(Pictures with lens parameters)

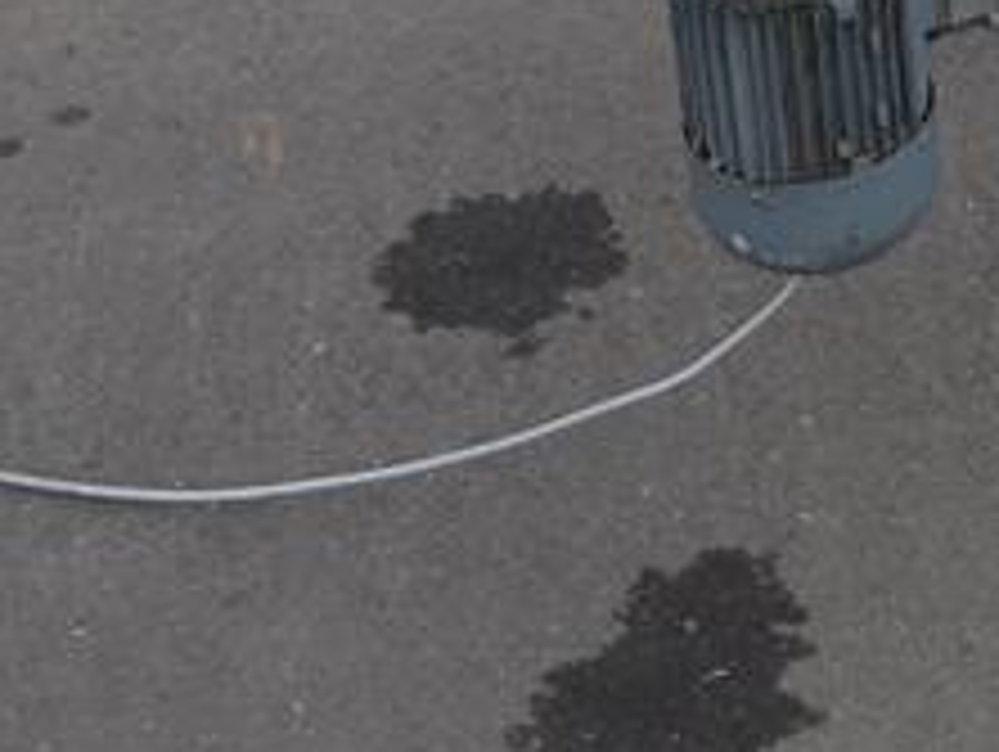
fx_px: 2831
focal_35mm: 98
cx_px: 1364
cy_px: -311
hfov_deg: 18.4
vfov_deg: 14.3
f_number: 7.1
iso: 100
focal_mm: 17
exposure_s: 1/250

**DIRECTIONS**
From the first line to the last, write out the data exactly, omitting any pictures.

**EXERCISE ANSWER**
fx_px: 2831
focal_35mm: 98
cx_px: 1364
cy_px: -311
hfov_deg: 18.4
vfov_deg: 14.3
f_number: 7.1
iso: 100
focal_mm: 17
exposure_s: 1/250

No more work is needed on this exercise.